Your copy of the data should match it exactly, leaving out only the pictures.

-------------------------

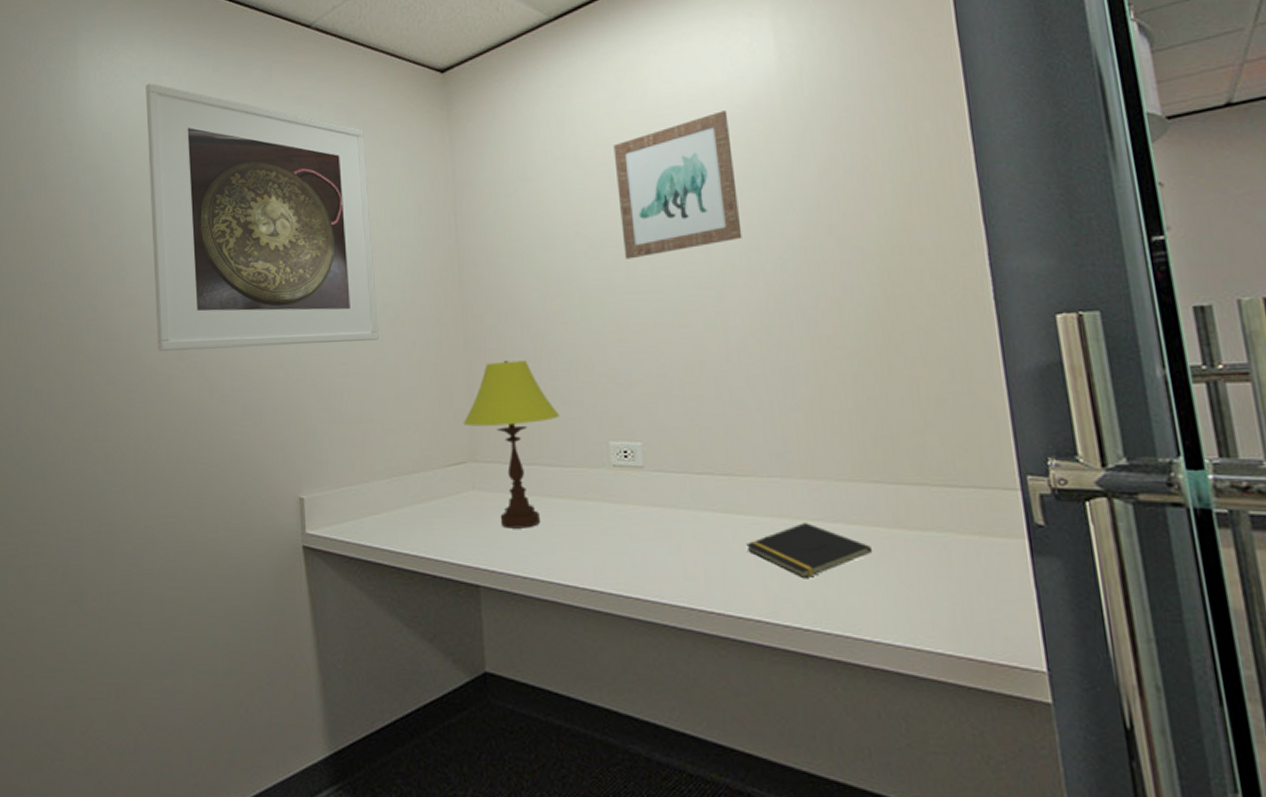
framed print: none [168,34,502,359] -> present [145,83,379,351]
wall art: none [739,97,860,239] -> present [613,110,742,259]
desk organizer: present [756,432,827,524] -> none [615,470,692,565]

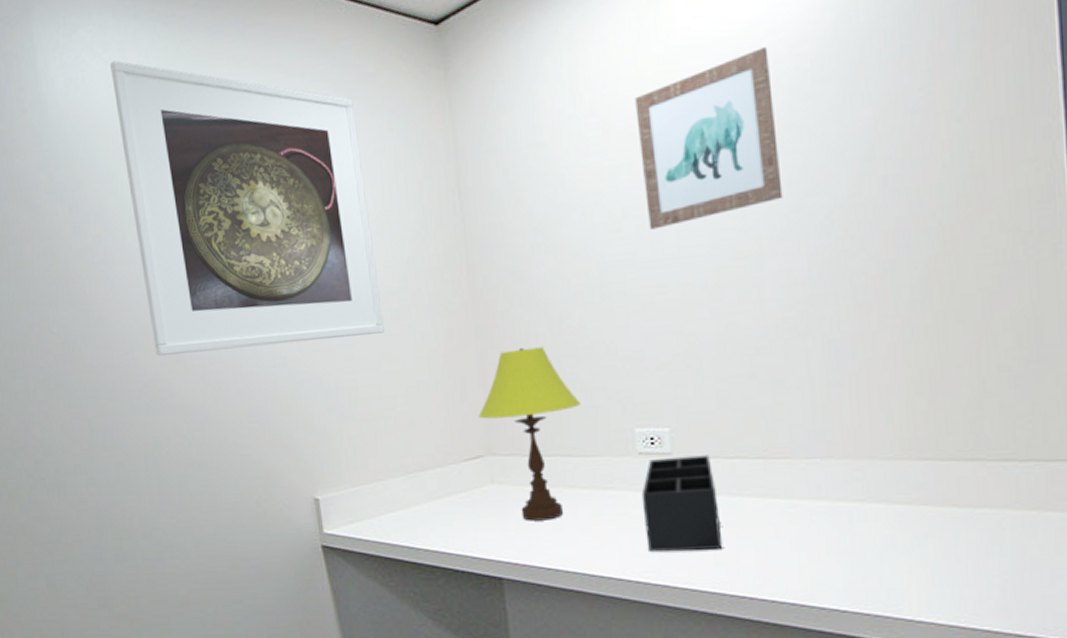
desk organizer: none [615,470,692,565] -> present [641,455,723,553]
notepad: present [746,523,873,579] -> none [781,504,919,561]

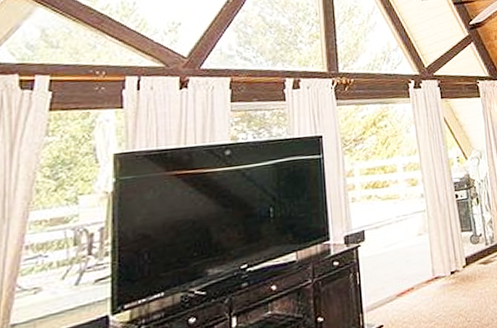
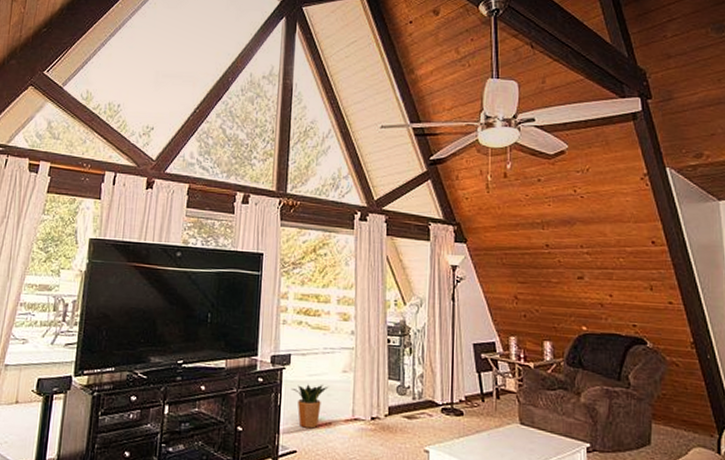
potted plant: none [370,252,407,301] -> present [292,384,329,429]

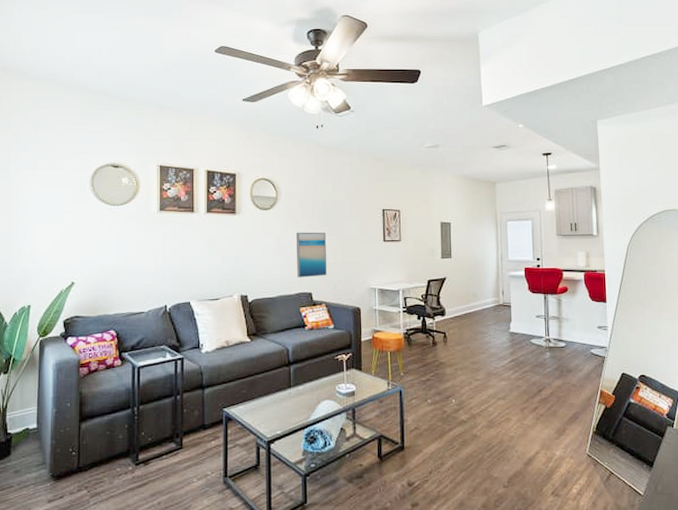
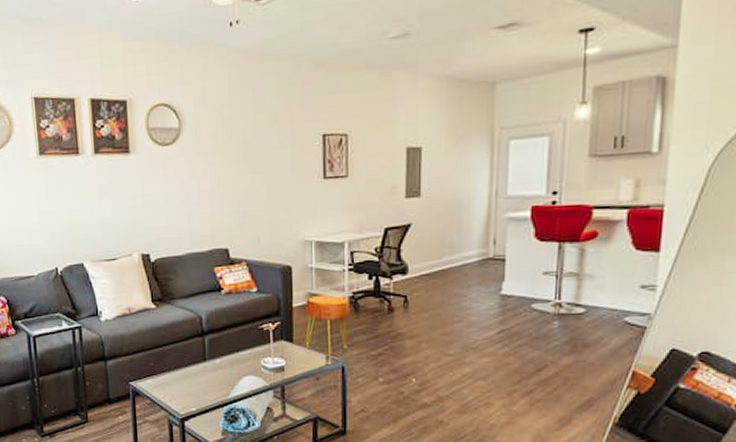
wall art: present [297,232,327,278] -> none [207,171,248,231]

-------------------------

# [ANSWER SECTION]
framed print: none [168,34,502,359] -> present [145,83,379,351]
wall art: none [739,97,860,239] -> present [613,110,742,259]
desk organizer: present [756,432,827,524] -> none [615,470,692,565]

desk organizer: none [615,470,692,565] -> present [641,455,723,553]
notepad: present [746,523,873,579] -> none [781,504,919,561]

potted plant: none [370,252,407,301] -> present [292,384,329,429]

wall art: present [297,232,327,278] -> none [207,171,248,231]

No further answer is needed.